Strona:F. Dostojewski - Bracia Karamazow cz-3.djvu/96

Ta strona została uwierzytelniona.
MIŁO JEST POMÓWIĆ Z ROZUMNYM CZŁOWIEKIEM.

Wszedłszy do sali jadalnej, Iwan obaczył ojca, siedzącego przy stole. Machnął gniewnie ręką i zawołał: „Idę prosto do siebie, proszę mnie nie zatrzymywać”. I przeszedł mimo, starając się nie patrzyć na Fedora Pawłowicza. Nienawidził w tej chwili starego i nie umiał tego ukryć. To też takie bezceremonialne okazanie niechęci było u niego czemś tak niezwykłem, że Fedor Pawłowicz uczuł się zdziwiony. Czekał on rzeczywiście na syna, chcąc podzielić się z nim jakąś wiadomością, widząc się tak jednak straktowanym, zamilkł i powiódł tylko drwiącym wzrokiem za odchodzącym.

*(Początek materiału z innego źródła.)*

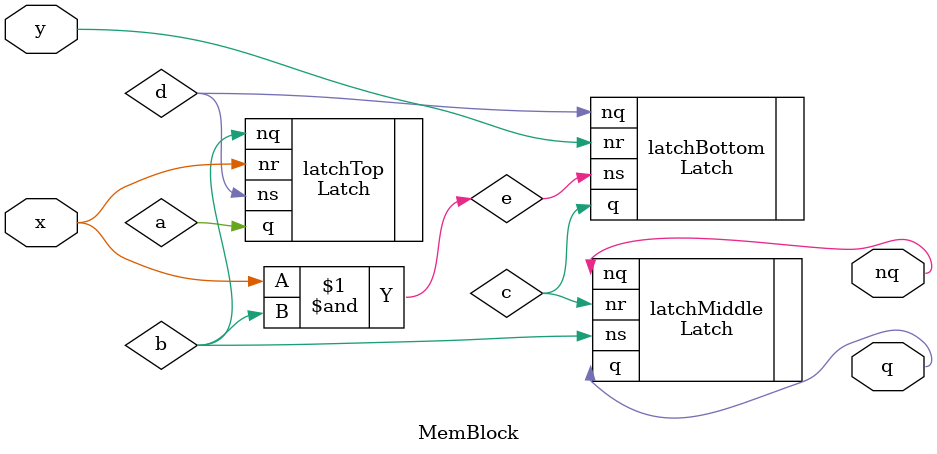
<source format=v>

module MemBlock(
  input x,
  input y,
  output q,
  output nq
);

  wire a, b, c, d, e;

  assign e = x & b;

  Latch latchBottom(
    .ns(e),
    .nr(y),
    .q(c),
    .nq(d)
  );
  Latch latchMiddle(
    .ns(b),
    .nr(c),
    .q(q),
    .nq(nq)
  );
  Latch latchTop(
    .ns(d),
    .nr(x),
    .q(a),
    .nq(b)
  );

endmodule

</source>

— On co taki? — spytał Smerdiakowa, który w ślad za Iwanem wkroczył do sali.
— A gniewa się, kto go wie, czego — odparł tamten z przekąsem.

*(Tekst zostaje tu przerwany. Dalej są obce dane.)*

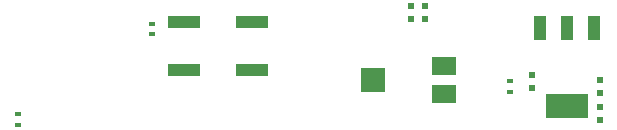
<source format=gbr>
G04 #@! TF.GenerationSoftware,KiCad,Pcbnew,(2016-12-18 revision 3ffa37c)-master*
G04 #@! TF.CreationDate,2017-03-25T20:52:01-07:00*
G04 #@! TF.ProjectId,Pensel,50656E73656C2E6B696361645F706362,rev?*
G04 #@! TF.FileFunction,Paste,Bot*
G04 #@! TF.FilePolarity,Positive*
%FSLAX46Y46*%
G04 Gerber Fmt 4.6, Leading zero omitted, Abs format (unit mm)*
G04 Created by KiCad (PCBNEW (2016-12-18 revision 3ffa37c)-master) date Saturday, March 25, 2017 'PMt' 08:52:01 PM*
%MOMM*%
%LPD*%
G01*
G04 APERTURE LIST*
%ADD10C,0.100000*%
%ADD11R,0.500000X0.600000*%
%ADD12R,2.000000X2.000000*%
%ADD13R,2.000000X1.600000*%
%ADD14R,3.657600X2.032000*%
%ADD15R,1.016000X2.032000*%
%ADD16R,2.750000X1.000000*%
%ADD17R,0.600000X0.400000*%
G04 APERTURE END LIST*
D10*
D11*
X106000000Y-146350000D03*
X106000000Y-147450000D03*
D12*
X86800000Y-146400000D03*
D13*
X92800000Y-145225000D03*
X92800000Y-147575000D03*
D14*
X103250000Y-148552000D03*
D15*
X103250000Y-141948000D03*
X105536000Y-141948000D03*
X100964000Y-141948000D03*
D16*
X70825000Y-145500000D03*
X76575000Y-145500000D03*
X76575000Y-141500000D03*
X70825000Y-141500000D03*
D11*
X91200000Y-140150000D03*
X91200000Y-141250000D03*
X90000000Y-140150000D03*
X90000000Y-141250000D03*
X100250000Y-145950000D03*
X100250000Y-147050000D03*
X106000000Y-148700000D03*
X106000000Y-149800000D03*
D17*
X68100000Y-142500000D03*
X68100000Y-141600000D03*
X56750000Y-150150000D03*
X56750000Y-149250000D03*
X98350000Y-147400000D03*
X98350000Y-146500000D03*
M02*

</source>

— A niech się złości zdrów, a ty podawaj prędko samowar, a sam się wynoś. A co tam, czy nie słychać co nowego?
I rozpoczęły się pytania, na które przed chwilą właśnie żalił się Smerdiakow Iwanowi.
W pół godziny potem w domu było ciemno, drzwi zaryglowano i tylko zwaryowany starzec chodził niecierpliwie po sali, oczekując umówionych znaków, t. j. stuknięcia w okiennice, i zaglądał wciąż w ciemne okna, za któremi panowały pustka i noc.